__阅读文本__.

LSASS 驱动程序

Windows 安全子系统是管理和执行计算机或域的安全策略的组件集。 本地安全权威 (Local Security Authority, LSA) 是负责本地安全策略和用户身份验证的主要组件。 LSA 包括与各种其他安全功能相关联的多个动态链接库 (DLL)，所有这些功能都在 LSA 子系统服务 (LSASS) lsass.exe 上下文中运行。

攻击者可能以 lsass.exe 驱动程序为目标，从而获得执行和/或持久性。 通过替换或添加非法驱动程序（例如，DLL 侧载（DLL Side-Loading）或 DLL 搜索顺序劫持（DLL Search Order Hijacking）)，攻击者可以实现由连续 LSA 操作触发的任意代码执行。

__所给材料__.
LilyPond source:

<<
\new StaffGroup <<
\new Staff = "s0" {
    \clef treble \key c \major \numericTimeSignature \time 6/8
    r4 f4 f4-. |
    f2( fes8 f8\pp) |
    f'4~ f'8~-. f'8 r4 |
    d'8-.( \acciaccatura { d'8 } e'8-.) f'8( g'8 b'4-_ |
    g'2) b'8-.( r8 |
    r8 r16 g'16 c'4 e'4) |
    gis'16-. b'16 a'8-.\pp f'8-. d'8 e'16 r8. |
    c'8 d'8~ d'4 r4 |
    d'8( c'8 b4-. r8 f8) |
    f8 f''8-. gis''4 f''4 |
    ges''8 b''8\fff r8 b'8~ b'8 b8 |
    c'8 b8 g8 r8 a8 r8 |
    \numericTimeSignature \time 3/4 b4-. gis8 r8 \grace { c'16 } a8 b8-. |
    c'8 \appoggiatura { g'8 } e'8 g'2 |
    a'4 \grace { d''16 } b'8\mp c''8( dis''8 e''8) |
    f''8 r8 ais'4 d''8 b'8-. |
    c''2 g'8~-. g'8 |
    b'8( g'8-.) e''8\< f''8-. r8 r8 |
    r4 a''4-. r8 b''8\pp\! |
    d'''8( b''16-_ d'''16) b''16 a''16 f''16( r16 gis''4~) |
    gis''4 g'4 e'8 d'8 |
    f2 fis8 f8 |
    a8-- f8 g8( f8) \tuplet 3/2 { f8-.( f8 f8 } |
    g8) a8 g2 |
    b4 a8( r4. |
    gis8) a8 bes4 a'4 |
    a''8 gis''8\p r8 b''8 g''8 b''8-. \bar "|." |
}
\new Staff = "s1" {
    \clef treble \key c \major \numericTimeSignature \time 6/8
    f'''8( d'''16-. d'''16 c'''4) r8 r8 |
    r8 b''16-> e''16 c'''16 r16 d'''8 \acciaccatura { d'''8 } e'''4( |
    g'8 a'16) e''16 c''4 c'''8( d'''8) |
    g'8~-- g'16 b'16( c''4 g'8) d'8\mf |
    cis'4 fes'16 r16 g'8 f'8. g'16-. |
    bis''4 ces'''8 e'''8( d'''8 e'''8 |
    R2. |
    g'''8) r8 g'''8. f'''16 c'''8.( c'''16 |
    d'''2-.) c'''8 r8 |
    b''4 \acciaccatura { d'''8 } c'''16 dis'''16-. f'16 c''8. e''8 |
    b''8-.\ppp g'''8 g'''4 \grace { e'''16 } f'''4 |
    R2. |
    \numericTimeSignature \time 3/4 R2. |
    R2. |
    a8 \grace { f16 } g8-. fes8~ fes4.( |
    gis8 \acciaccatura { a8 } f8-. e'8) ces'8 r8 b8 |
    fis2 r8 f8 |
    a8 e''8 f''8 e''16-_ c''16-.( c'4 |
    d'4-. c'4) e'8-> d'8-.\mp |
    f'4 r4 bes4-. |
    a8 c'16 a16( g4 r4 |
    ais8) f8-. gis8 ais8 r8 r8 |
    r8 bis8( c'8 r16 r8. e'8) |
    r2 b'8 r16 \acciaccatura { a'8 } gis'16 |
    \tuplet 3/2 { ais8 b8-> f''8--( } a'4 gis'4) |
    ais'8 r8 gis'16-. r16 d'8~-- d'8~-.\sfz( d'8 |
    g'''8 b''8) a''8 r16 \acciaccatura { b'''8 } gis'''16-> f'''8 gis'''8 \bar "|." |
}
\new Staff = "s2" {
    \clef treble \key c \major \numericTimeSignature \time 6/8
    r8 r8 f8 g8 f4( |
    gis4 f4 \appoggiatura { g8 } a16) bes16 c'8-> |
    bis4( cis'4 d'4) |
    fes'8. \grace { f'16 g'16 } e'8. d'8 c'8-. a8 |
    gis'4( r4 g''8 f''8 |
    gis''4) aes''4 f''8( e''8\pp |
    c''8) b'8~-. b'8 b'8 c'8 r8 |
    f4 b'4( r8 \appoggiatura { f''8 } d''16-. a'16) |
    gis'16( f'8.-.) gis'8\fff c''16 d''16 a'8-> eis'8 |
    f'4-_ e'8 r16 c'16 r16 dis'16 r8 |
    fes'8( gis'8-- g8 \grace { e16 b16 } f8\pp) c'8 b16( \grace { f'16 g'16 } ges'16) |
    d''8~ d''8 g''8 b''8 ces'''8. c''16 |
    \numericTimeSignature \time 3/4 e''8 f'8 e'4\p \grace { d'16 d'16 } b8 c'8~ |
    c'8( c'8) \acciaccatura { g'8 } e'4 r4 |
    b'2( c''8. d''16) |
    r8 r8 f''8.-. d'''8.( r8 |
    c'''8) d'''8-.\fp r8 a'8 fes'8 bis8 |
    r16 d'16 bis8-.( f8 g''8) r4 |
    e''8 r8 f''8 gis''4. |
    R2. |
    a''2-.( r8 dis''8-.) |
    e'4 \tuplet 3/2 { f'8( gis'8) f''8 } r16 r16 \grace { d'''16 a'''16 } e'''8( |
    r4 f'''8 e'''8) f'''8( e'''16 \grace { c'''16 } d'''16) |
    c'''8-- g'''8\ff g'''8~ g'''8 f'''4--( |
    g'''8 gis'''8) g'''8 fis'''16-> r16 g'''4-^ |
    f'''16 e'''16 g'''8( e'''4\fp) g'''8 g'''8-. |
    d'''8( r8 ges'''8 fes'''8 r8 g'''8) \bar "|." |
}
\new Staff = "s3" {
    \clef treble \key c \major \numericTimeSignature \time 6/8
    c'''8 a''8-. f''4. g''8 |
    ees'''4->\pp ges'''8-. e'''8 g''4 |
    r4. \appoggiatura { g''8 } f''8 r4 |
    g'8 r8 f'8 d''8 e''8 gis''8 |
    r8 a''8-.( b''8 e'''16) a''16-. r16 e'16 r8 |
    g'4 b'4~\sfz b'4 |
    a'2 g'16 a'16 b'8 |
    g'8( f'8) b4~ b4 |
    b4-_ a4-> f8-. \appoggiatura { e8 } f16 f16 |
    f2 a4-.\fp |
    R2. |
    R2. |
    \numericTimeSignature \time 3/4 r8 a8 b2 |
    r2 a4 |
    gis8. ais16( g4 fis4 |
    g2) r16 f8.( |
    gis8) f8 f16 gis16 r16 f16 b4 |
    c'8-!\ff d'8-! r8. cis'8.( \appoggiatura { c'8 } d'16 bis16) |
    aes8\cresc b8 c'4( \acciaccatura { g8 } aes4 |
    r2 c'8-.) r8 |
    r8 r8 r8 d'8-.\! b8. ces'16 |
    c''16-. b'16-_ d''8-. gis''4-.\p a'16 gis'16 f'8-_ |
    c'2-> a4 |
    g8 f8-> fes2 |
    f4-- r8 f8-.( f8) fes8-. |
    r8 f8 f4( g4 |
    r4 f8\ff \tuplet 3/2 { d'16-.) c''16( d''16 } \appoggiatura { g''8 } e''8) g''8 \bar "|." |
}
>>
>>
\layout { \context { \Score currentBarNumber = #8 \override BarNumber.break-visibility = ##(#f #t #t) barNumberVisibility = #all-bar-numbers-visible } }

__练习任务__.
1 > 请依据关于 LSASS 驱动程序的文本回答下列问题：
(a) 本地安全权威（LSA）主要负责哪两方面？
(b) LSA 所含的各项安全功能在什么上下文中运行？
(c) 文中以哪两种方式为例，说明攻击者如何替换或添加非法驱动程序？
2 > 请接着关于 LSASS 驱动程序的文本末句往下续写。

__参考答案__.
1 >
(a) 本地安全策略和用户身份验证。
(b) LSA 子系统服务（LSASS）lsass.exe 的上下文中。
(c) DLL 侧载（DLL Side-Loading）和 DLL 搜索顺序劫持（DLL Search Order Hijacking）。

2 >
缓解

在 Windows 8.1 和 Server 2012 R2 上，通过设置注册表键HKEY_LOCAL_MACHINE\SYSTEM\CurrentControlSet\Control\Lsa\RunAsPPL 为 dword:00000001 以启用 LSA 保护。 LSA 保护确保仅加载具有 Microsoft 数字签名并遵循 Microsoft 安全开发生命周期 (SDL) 流程指导的 LSA 插件和驱动程序。 在 Windows 10 和 Server 2016 上，启用 Windows Defender Credential Guard 以在没有任何设备驱动程序的隔离虚拟化环境中运行 lsass.exe。

确保启用安全 DLL 搜索模式HKEY_LOCAL_MACHINE\System\CurrentControlSet\Control\Session Manager\SafeDllSearchMode 以降低 lsass.exe 加载恶意代码库的风险。

检测

启用 LSA 保护后，监视事件日志 (Events 3033 和 3063)，以查找加载 LSA 插件和驱动程序的失败尝试。

利用 Sysinternals Autoruns/Autorunsc 实用程序 检查与 LSA 相关的加载驱动程序。 使用 Sysinternals Process Monitor 实用程序监视 lsass.exe 中的 DLL 加载操作。